The distinguishing pieces are first-class MCP support (run an agent as an MCP server, consume MCP servers as tools) and multi-agent primitives that match real shapes: Graph for explicit DAG-style orchestration, Swarm for autonomous collaboration with handoff, and the agents-as-tools pattern. Production-side, AWS Bedrock AgentCore provides hosted runtime, identity, observability, and gateway features — Strands is what you build with locally; AgentCore is where it runs.
The plain Python equivalent
An agent is a function that calls the LLM API, checks for tool_calls in the response, looks up the tool by name in a dict, calls it with the parsed arguments, appends the result to messages, and calls the LLM again. Strands' @tool decorator with type-hint-derived schema is inspect.signature(fn) plus a small JSON schema generator (about 15 lines of Python).
MCP server/client support is the JSON-RPC-over-stdio handshake (about 50 lines if you're writing it from scratch, since most of the protocol is small). Multi-agent Swarm is N agent functions with a shared state dict and a handoff() tool that picks which agent runs next. The full pattern — single agent, multi-agent handoff, tool dispatch, MCP support — fits in ~80 lines of plain Python if you skip the deploy-on-AgentCore piece.
When to use AWS Strands
Strands is the right choice when you're deploying agents on AWS and want a thin SDK that doesn't fight Bedrock. The local SDK feels like the plain-Python pattern with the boilerplate removed — type-hint-driven schemas, model-driven loop, no class hierarchy to learn. AgentCore on the deploy side handles identity, observability, and runtime concerns that you'd otherwise build yourself.
It's also a strong choice if MCP is central to your design — Strands treats MCP as a first-class citizen rather than an integration. If you're publishing tools as MCP servers or consuming MCP-exposed APIs, the ergonomics are better than most alternatives. The multi-agent primitives (Swarm, agents-as-tools) are usable but more recent than CrewAI's role-based abstraction; choose based on whether your problem looks like a swarm or a crew.
When plain Python is enough
Strands' philosophy is closest to plain Python of any major framework — the loop is implicit, tools are decorated functions, the SDK gets out of the way. If you're not on AWS and not using AgentCore, the value-add over a hand-written 60-line agent is small: you're saving ~20 lines of tool-schema generation and an inspect-based decorator.
For learning, plain Python wins because you see the loop happen. For non-AWS production, plain Python plus a small tool() helper gets you to the same place with one fewer dependency to track. Reach for Strands when AWS Bedrock AgentCore deploy + MCP-first design is the goal — not before.
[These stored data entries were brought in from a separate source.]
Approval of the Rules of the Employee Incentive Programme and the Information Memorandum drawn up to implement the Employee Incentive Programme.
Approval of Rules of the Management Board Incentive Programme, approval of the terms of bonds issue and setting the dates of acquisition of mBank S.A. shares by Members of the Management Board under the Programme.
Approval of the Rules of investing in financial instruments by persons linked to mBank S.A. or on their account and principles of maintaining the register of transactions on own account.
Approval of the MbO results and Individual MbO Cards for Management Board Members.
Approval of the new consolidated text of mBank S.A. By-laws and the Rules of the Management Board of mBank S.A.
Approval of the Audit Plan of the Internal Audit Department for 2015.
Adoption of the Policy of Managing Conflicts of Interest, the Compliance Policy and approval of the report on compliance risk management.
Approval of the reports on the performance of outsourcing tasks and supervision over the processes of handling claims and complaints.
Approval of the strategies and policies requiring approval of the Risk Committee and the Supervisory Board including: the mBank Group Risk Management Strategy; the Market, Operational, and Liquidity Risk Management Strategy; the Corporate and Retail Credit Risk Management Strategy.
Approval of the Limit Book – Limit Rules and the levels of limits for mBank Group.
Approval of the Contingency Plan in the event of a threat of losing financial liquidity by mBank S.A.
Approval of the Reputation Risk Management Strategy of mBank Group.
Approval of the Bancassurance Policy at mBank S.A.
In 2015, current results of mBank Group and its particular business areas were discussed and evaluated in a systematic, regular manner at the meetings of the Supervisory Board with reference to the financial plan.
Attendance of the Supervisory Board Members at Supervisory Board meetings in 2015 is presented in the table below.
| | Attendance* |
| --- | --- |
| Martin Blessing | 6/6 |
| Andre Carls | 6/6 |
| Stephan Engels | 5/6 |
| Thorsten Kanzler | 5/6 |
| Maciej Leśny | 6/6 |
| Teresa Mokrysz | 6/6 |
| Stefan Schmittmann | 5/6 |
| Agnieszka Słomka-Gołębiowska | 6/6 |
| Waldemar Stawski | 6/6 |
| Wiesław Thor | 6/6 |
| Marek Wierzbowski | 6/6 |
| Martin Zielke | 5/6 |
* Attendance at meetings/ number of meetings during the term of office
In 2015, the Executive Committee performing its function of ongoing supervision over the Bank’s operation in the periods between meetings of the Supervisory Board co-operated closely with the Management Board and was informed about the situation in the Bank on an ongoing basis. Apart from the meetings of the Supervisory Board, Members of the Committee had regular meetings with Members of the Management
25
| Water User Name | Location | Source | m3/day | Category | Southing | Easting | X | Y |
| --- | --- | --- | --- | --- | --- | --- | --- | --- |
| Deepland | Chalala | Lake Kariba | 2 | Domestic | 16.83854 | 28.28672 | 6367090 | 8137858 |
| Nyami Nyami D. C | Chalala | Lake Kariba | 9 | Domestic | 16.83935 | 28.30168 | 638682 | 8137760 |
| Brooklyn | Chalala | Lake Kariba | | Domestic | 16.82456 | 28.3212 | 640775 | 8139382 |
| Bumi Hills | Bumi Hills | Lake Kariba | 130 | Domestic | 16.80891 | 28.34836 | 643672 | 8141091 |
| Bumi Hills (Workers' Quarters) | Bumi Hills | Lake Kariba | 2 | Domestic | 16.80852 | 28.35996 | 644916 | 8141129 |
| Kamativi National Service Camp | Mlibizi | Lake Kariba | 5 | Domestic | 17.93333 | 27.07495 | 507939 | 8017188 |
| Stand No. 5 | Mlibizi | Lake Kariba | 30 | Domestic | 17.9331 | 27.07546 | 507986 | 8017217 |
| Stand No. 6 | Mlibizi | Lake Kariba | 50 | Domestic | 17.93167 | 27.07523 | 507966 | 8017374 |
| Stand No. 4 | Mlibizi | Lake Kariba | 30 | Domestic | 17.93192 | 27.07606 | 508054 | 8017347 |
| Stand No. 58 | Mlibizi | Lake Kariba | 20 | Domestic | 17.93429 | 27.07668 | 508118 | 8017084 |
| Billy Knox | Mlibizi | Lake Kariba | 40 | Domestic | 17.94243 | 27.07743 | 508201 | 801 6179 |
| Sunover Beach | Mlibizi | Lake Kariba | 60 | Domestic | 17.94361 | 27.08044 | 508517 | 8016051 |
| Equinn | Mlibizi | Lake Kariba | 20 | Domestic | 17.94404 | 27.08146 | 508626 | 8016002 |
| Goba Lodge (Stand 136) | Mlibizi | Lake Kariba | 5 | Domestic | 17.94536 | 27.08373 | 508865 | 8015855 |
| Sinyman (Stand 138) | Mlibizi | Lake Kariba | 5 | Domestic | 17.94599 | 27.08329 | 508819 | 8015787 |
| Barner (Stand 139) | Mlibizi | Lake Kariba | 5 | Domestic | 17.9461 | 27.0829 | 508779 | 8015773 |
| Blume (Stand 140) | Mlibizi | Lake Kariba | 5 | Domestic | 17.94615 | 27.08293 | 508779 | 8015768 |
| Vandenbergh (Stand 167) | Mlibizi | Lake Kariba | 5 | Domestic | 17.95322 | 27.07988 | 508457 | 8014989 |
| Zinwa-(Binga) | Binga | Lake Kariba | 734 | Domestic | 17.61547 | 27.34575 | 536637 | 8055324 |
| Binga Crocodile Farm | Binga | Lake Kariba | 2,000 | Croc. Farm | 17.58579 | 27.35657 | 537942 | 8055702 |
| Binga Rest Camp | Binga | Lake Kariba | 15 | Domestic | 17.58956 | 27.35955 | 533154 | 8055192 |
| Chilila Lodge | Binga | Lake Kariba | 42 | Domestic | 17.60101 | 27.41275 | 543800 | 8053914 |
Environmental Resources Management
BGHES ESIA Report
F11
Frequently asked questions
What is AWS Strands Agents?
AWS Strands Agents is a lightweight, model-driven Python SDK for building agents, released by AWS in May 2025 under Apache-2.0. It provides an Agent class, @tool decorator, native MCP server/client support, multi-agent primitives (Graph, Swarm, agents-as-tools), and pairs with AWS Bedrock AgentCore for hosted deployment, identity, and observability.
How is AWS Strands different from LangChain?
Strands is model-driven — the model decides when to call tools and when to stop, and the SDK gets out of the way. LangChain has explicit AgentExecutor orchestration and a much larger integration catalog. Strands ships first-class MCP support and pairs natively with Bedrock AgentCore for AWS deployment. Choose Strands for AWS-deployed, MCP-centric agents; choose LangChain for broader integrations.
Do I need AWS Strands to build agents on AWS?
No. Plain Python with a `fetch` to Bedrock's API works the same way. Strands removes ~20 lines of tool-schema boilerplate and adds first-class MCP support and tight Bedrock AgentCore integration. Use it when those things matter; skip it when they don't.